**What the task requires:**
Your job is to report every line of the entries that has "Juwita".

**The data:**
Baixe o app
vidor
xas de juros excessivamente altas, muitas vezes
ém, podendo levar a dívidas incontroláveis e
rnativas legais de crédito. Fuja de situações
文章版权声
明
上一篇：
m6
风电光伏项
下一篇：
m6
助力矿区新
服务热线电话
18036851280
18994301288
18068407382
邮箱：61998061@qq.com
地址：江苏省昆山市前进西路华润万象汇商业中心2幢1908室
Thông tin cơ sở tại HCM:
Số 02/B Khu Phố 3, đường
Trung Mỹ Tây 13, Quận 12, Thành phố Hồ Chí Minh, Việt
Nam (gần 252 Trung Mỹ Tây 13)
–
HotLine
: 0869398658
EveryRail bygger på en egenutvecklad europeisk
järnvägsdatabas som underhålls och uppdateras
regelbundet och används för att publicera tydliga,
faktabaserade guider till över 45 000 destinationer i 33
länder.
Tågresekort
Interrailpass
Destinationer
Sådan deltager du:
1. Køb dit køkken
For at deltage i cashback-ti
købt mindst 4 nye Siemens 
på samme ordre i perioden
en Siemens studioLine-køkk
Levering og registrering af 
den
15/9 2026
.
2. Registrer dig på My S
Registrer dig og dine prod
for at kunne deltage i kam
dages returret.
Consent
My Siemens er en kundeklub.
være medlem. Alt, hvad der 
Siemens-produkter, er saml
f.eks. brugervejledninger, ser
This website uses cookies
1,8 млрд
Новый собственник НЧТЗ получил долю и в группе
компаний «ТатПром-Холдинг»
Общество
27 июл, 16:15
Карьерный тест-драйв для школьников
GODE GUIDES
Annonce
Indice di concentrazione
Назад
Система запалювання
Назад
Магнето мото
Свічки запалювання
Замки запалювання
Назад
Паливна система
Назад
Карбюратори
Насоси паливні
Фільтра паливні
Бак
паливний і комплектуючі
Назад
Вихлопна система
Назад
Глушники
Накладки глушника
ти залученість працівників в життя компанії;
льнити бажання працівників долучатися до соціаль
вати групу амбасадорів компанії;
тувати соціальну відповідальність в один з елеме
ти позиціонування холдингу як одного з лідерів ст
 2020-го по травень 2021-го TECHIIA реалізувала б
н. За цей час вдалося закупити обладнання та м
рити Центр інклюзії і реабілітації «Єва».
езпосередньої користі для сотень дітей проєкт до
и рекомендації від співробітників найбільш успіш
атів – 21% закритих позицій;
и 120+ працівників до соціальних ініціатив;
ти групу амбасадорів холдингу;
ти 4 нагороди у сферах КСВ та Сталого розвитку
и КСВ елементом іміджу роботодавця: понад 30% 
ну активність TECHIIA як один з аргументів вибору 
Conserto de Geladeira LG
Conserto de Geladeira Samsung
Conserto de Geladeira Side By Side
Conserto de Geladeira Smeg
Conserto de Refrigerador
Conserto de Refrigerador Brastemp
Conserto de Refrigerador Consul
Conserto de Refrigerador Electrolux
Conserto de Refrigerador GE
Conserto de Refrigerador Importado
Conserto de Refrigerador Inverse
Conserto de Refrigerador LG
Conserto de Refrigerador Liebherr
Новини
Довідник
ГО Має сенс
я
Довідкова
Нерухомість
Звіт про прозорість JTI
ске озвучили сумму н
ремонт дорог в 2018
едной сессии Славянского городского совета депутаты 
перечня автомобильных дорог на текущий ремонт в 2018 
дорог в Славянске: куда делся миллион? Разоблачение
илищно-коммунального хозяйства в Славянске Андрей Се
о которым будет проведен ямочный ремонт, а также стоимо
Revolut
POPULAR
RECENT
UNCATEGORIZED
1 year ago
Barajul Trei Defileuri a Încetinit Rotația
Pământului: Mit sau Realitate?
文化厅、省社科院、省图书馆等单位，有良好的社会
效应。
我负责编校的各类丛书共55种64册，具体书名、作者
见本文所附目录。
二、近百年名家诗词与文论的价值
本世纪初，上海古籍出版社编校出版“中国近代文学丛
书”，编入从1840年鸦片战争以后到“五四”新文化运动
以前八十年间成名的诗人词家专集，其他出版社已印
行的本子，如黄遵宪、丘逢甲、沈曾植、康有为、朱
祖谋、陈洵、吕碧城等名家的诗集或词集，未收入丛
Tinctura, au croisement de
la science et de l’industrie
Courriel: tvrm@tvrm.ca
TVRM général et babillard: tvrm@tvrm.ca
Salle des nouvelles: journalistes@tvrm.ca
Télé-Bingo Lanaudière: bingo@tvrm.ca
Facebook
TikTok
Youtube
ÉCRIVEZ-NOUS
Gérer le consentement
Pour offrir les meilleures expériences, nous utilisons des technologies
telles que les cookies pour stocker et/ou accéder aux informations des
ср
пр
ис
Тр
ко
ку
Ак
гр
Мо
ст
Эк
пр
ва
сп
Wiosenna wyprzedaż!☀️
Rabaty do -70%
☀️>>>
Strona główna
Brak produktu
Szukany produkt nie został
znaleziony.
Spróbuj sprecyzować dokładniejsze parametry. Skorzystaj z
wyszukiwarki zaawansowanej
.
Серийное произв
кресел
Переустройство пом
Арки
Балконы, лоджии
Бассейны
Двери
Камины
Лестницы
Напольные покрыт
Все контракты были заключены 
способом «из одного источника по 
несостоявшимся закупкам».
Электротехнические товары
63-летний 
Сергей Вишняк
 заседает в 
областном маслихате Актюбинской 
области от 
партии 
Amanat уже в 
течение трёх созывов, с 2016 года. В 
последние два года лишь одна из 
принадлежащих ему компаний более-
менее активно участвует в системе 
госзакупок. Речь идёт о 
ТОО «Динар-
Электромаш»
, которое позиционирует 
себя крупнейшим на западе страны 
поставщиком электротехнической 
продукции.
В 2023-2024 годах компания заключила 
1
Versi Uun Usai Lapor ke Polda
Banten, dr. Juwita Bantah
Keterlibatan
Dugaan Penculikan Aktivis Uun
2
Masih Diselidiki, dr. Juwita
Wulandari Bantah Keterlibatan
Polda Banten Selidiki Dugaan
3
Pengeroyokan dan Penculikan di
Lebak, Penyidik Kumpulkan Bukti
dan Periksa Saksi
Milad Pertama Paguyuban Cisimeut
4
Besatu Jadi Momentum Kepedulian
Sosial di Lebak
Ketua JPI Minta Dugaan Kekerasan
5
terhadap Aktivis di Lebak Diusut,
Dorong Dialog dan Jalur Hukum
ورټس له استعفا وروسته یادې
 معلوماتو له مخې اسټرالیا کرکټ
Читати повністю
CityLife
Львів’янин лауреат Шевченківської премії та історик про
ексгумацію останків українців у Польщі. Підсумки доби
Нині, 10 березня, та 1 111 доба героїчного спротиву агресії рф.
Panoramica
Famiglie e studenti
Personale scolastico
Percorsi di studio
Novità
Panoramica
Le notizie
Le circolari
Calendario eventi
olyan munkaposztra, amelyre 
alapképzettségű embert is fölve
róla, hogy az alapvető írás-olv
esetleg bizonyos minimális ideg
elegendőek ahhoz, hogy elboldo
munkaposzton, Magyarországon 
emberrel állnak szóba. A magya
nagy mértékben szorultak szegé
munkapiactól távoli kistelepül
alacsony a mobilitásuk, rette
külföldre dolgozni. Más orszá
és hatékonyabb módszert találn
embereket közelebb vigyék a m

**Reply:**
Banten, dr. Juwita Bantah
Masih Diselidiki, dr. Juwita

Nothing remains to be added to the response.